A generous gift from the family Saidler will establish the Saidler Gate in the new building of the new National Library of Israel.
The family was invited by the Yad Hanadiv Foundation to join its philanthropic efforts to build the National Library of Israel. Yad Hanadiv is a Rothschild family philanthropic foundation dedicated to advance Israel as a healthy, vibrant and democratic state.
National Library of Israel
The 120-year-old National Library of Israel is home to the intellectual and cultural treasures of Israel and of Jewish heritage. The new National Library of Israel is made possible by the generosity of Yad Hanadiv-the Rothschild Foundation, the David S. and Ruth L. Gottesman Family of New York and the Israeli Government, with additional generous support from foundations and individuals across the world.

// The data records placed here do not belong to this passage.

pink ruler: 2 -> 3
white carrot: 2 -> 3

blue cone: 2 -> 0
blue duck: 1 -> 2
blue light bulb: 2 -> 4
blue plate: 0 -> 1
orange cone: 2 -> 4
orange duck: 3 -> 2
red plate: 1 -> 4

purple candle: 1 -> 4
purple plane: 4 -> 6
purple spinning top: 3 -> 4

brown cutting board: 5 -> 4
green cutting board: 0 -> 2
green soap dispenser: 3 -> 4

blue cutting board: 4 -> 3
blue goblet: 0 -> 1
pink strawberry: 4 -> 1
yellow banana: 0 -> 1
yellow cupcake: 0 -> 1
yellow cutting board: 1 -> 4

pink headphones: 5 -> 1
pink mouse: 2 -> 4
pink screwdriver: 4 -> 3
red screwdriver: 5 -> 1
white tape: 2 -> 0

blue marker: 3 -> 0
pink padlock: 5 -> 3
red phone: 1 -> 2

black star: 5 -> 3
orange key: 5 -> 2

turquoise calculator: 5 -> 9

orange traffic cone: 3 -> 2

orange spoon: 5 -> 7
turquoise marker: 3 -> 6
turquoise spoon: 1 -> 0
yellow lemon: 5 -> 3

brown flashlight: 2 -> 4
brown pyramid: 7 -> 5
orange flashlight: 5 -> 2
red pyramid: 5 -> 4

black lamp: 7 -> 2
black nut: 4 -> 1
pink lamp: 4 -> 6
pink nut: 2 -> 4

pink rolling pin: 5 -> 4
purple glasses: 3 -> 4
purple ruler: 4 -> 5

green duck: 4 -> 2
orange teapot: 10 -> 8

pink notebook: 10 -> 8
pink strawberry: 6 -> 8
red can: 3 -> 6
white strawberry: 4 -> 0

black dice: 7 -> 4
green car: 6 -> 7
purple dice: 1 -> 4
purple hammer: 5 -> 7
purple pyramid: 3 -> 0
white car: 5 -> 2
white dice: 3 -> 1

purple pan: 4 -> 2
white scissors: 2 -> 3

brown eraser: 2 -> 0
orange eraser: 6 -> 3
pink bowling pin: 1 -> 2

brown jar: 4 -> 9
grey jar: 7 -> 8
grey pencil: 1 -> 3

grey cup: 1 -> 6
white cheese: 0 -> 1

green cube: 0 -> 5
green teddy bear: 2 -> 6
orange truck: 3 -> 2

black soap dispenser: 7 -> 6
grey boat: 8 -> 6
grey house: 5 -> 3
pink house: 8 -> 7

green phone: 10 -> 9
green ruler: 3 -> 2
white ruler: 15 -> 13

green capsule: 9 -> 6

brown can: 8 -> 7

The 480,000 sq. foot building is designed by the Swiss architects Herzog & de Meuron and scheduled to open in 2021. The building is currently under construction in Jerusalem across from the Knesset and the Israel Museum. The landmark building is set to become one of the most remarkable buildings in Israel.
The library’s treasures include over 5 million volumes of books, handwritten works by authors such as Maimonides and Sir Isaac Newton, Islamic manuscripts and personal archives of leading figures including Martin Buber, Franz Kafka and Stefan Zweig. The collection further consists of millions of digital items, the largest collection of Jewish and Israeli music, as well as world-class collections of photographs and ancient maps.
The Saidler Gate Entrance
The stately 24 ft. by 24 ft. Saidler Gate will serve as one of the main entrances to the new building. The Saidler Gate is located on the western facade of the building, opening into a spacious foyer which leads to the Israel and Judaica Collection sections of the Main Reading Hall and the 170 seat seminar space. A sculptural staircase leads from the foyer to the floors above.
The Saidler family is proud to join the philanthropic efforts of close friends in this prestigious project. The decision to commit to this project was as well taken to support the noted work of the Swiss architects Herzog de Meuron and facilitate the exhibitions of many Viennese intellectuals such as Stefan Zweig.